The FSM representing the potential events orders recorded by IBM MQSeries Workflow is quite different from the common FSM shown in Fig. 5. (For more details see [33].) Therefore, we need a mapping of events and event sequences originating from MQSeries into events of the common FSM. MQSeries records corresponding events for all events represented in the common FSM. Due to the fact that MQSeries FSM has more states and transitions than the common FSM, there are sets of events that must be mapped into a single event of the common FSM. The most frequent event sequence in MQSeries is Activity ready––Activity started––Activity implementation completed. This sequence is logged whenever an activity is executed without any exceptions or complications.
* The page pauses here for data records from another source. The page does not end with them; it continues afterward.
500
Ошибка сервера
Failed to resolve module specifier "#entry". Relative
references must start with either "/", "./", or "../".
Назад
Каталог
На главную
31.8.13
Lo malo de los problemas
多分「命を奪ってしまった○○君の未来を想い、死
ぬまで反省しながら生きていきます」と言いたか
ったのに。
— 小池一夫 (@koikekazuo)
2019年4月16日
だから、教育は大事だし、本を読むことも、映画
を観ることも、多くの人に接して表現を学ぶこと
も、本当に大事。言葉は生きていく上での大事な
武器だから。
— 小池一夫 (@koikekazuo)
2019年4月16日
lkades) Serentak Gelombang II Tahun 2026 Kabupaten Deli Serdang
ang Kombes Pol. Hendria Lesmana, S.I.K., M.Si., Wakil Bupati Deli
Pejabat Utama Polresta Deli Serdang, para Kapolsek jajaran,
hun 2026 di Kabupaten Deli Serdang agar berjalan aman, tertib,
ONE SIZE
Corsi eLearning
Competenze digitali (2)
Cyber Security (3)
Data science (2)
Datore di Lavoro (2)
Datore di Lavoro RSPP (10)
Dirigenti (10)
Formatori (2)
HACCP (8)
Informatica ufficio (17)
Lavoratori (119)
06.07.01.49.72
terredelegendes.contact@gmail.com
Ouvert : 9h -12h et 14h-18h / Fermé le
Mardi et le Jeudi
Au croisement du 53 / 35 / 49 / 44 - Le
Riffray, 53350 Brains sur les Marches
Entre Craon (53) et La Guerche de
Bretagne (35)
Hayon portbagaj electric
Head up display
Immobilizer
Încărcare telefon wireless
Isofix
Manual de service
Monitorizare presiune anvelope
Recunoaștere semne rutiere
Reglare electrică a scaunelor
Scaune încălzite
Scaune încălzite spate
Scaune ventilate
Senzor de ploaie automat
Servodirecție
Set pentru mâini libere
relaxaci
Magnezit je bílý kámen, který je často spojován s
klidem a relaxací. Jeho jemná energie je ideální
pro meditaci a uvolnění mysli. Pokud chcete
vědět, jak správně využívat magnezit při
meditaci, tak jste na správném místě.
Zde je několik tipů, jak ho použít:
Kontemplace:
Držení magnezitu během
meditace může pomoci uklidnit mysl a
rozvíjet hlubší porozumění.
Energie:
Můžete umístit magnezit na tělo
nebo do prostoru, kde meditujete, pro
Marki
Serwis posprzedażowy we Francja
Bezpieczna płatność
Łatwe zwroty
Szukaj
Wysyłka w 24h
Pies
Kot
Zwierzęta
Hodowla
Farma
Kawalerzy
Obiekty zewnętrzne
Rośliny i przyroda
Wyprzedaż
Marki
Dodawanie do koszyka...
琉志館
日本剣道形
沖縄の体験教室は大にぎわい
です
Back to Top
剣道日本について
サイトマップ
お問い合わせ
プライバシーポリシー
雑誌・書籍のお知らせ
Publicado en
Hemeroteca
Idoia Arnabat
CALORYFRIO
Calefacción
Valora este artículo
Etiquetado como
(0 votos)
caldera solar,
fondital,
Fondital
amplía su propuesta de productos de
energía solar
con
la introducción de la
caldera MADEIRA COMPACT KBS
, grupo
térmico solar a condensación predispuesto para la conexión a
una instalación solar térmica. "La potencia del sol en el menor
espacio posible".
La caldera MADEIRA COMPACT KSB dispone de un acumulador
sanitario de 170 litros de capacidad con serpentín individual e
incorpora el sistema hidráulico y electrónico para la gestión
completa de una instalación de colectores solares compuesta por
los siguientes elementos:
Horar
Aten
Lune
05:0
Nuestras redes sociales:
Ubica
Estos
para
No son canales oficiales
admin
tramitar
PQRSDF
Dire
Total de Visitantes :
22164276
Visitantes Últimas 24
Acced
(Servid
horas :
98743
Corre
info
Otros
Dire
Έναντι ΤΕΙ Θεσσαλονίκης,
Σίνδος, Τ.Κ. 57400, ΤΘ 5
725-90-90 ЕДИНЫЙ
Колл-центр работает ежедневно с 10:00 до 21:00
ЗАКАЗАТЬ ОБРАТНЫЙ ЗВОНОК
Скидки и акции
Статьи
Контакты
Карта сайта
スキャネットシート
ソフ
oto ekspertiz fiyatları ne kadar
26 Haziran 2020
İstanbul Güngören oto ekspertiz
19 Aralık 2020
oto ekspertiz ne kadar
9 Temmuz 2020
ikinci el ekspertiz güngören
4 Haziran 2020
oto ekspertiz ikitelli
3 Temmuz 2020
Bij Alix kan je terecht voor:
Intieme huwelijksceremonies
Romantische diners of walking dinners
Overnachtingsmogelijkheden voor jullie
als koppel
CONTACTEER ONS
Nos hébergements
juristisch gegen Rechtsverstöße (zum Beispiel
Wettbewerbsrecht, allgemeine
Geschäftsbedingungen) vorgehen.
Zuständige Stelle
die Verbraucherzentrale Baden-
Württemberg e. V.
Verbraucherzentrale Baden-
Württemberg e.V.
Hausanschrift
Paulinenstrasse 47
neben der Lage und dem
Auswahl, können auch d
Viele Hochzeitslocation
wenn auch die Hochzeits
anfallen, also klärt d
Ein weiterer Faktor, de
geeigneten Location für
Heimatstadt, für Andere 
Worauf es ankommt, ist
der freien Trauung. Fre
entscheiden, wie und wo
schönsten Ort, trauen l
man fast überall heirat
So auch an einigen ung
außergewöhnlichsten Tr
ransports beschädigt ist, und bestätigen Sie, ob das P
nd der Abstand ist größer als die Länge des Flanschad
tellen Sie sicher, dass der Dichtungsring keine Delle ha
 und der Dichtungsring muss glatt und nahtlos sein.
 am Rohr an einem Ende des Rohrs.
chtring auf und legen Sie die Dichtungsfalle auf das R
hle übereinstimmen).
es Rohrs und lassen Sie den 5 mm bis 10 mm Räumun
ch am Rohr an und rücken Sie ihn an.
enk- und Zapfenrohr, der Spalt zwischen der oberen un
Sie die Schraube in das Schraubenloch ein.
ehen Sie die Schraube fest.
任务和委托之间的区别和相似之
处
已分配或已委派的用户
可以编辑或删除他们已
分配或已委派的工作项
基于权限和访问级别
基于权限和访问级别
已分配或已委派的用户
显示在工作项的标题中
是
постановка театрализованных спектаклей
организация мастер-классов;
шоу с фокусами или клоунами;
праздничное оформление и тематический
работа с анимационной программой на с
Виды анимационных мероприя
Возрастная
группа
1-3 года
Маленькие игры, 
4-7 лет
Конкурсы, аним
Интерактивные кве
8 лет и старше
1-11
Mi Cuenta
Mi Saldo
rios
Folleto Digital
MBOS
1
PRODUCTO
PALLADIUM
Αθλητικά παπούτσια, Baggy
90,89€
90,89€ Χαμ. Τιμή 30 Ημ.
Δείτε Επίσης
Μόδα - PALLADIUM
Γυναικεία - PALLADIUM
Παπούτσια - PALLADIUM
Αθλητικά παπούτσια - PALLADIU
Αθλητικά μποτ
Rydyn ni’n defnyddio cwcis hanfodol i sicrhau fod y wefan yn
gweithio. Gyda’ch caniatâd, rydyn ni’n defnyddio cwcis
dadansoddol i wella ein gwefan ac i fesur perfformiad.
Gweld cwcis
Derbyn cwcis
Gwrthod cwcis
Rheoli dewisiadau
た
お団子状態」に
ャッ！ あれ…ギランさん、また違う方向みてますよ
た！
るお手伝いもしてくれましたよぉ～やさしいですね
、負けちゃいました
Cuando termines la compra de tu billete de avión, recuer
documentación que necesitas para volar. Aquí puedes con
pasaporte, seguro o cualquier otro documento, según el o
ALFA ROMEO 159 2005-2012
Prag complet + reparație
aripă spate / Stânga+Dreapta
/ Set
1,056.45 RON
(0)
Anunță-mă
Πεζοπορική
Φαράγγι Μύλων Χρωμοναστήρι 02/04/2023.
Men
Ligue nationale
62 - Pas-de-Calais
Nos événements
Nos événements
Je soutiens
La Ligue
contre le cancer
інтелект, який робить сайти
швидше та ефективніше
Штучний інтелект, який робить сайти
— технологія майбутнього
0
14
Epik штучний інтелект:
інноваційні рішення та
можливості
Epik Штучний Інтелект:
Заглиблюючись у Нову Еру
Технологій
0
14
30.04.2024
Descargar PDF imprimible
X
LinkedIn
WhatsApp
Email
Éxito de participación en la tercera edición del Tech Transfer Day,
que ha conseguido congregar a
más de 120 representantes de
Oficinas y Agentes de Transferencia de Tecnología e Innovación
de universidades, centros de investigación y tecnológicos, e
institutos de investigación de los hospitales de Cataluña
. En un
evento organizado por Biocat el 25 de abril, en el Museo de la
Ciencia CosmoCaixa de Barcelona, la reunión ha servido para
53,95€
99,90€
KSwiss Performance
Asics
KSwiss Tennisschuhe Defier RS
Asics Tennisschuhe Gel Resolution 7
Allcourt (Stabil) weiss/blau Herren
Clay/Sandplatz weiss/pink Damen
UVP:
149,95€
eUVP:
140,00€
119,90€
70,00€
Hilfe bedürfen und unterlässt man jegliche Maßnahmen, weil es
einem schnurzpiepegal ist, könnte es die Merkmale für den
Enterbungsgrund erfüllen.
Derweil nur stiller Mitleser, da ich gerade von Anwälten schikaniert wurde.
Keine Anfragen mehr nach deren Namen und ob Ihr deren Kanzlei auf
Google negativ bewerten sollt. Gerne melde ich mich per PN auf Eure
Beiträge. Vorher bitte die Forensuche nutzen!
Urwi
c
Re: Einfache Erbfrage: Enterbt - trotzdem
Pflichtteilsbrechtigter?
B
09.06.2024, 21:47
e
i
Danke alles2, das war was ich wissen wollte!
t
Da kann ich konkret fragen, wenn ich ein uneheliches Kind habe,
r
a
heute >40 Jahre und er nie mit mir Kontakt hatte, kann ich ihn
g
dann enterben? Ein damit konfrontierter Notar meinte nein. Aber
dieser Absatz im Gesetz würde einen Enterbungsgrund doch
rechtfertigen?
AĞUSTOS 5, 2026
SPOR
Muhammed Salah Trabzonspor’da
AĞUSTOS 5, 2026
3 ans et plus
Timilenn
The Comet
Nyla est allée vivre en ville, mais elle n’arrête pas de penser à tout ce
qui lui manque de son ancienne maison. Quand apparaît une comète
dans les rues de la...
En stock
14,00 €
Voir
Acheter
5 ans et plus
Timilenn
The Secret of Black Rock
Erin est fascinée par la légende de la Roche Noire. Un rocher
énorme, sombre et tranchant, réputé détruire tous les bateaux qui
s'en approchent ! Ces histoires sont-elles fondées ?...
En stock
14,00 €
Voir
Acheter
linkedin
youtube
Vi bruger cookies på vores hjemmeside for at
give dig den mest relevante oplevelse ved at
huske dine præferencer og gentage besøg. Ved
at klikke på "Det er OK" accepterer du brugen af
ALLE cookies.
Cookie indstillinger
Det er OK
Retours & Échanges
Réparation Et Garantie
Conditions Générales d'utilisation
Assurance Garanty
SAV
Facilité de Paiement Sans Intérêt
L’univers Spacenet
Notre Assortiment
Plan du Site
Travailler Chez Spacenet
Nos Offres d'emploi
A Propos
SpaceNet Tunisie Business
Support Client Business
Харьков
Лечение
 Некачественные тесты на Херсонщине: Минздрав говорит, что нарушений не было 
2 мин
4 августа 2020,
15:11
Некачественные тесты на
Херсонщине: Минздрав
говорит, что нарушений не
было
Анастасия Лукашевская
It is mapped into Schedule––Start––Complete. Furthermore, there are a lot of different special cases. For example, an activity may be cancelled while being in state Scheduled. The order of events in the common FSM is Schedule––Withdraw. The equivalent first event in MQSeries FSM is Activity ready. The second event could be Activity inError, Activity expired, User issued a terminate command, Activity force-finished or Activity terminated. So, a sequence with first part Activity ready and one of the five events mentioned before as second part is mapped into Schedule––Withdraw. Another difference is that an activity may be cancelled while running, i.e., it is in state Active. MQSeries will log this case in form of a sequence starting with Activity ready, proceeding with Activity started, and ending with one of the five events specified above. Such a sequence is mapped into Schedule––Start––Abort. Beside these examples, there are many more cases that have to be handled. The tool QuaXMap (MQSeries Audit Trail XML Mapper [53]) implements the complete mapping.
Let us return to Fig. 4. At this moment, we have developed translations from the log files of workflow management systems Staffware (Staffware PLC [58]), InConcert (TIBCO [60]), and MQSeries Workflow (IBM [32]) to our XML format. In the future, we plan to provide more translations from a wide range of systems (ERP, CRM, case handling, and B2B systems). Experience shows that it is also fairly simple to extract information from enterprise-specific information systems and translate this to the XML format (as long as the information is there). Fig. 4 also shows some of the mining tools available. These tools support the approaches presented in the remainder of this paper and can all read the XML format.
[2] The start event in Staffware denotes the creation of a case and should not be confused with the start event in Fig. 5.